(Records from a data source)
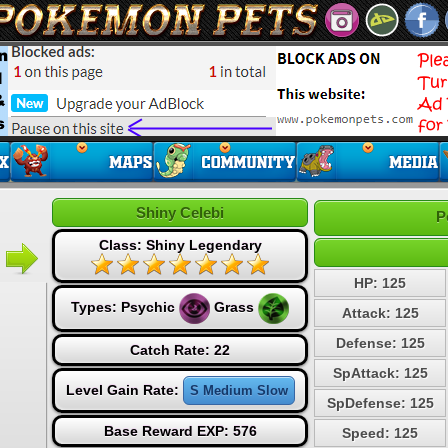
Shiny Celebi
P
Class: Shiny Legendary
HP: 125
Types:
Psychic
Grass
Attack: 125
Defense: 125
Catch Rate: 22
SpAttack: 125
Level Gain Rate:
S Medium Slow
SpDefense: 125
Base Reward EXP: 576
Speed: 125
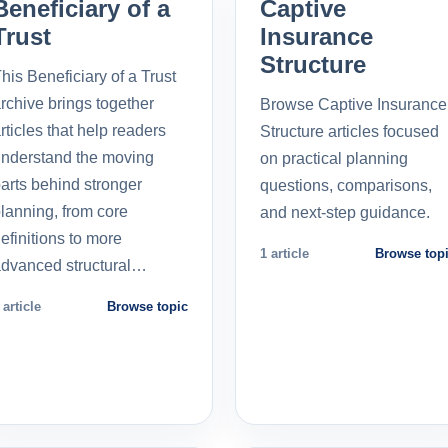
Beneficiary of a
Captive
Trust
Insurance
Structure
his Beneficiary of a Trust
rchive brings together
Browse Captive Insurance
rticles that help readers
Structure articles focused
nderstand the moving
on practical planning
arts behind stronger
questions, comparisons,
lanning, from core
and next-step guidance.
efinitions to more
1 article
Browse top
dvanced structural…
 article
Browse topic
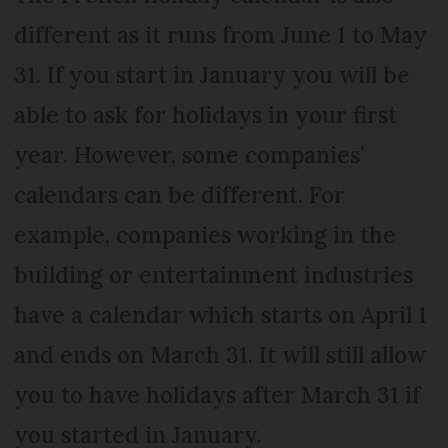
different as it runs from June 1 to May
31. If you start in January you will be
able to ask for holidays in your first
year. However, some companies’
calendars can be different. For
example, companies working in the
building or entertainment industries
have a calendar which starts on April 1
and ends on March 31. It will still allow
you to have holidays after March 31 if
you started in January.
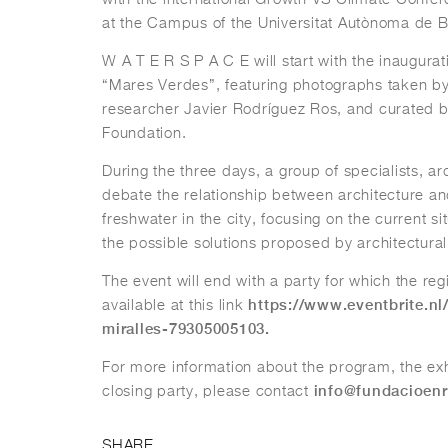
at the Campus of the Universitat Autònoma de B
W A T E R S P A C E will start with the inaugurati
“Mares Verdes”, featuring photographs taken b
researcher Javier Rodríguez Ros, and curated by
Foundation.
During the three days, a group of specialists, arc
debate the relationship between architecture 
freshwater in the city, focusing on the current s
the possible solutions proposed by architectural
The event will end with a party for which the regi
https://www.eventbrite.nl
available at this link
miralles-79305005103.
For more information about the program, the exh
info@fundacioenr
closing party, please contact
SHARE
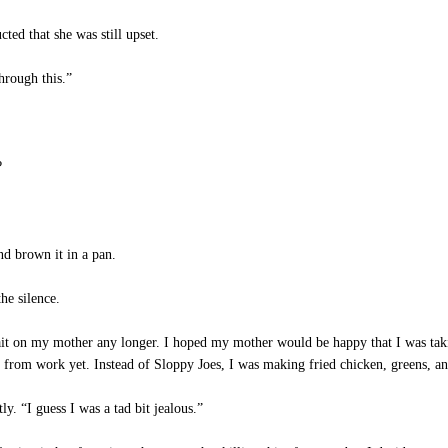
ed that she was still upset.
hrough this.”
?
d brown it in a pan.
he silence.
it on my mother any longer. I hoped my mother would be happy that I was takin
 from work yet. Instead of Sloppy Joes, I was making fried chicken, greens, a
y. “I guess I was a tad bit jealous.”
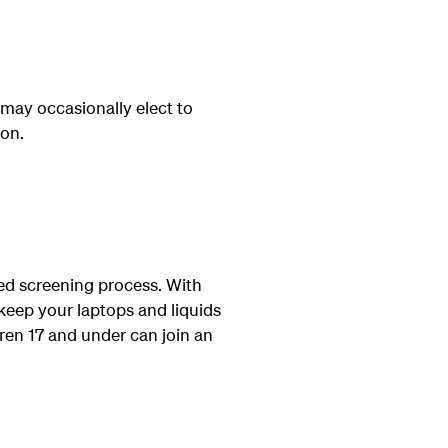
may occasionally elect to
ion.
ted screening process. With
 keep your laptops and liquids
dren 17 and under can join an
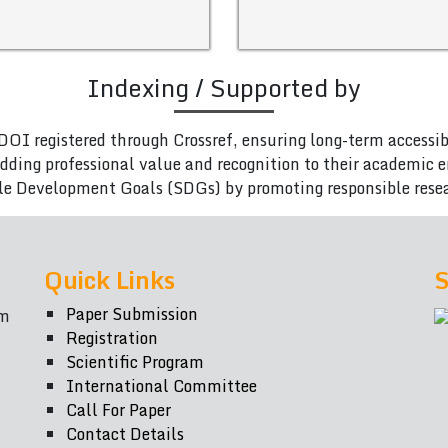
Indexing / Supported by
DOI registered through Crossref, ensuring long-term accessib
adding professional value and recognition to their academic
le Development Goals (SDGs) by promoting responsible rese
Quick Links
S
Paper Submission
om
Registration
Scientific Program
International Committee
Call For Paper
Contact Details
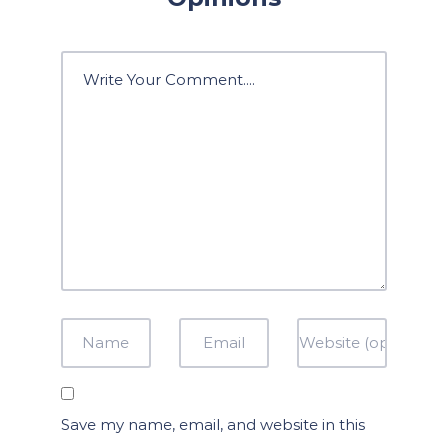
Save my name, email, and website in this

* _Activity_: Report how many lines of the records contain the string "that". Give only the number.

* _Exercise result_: 3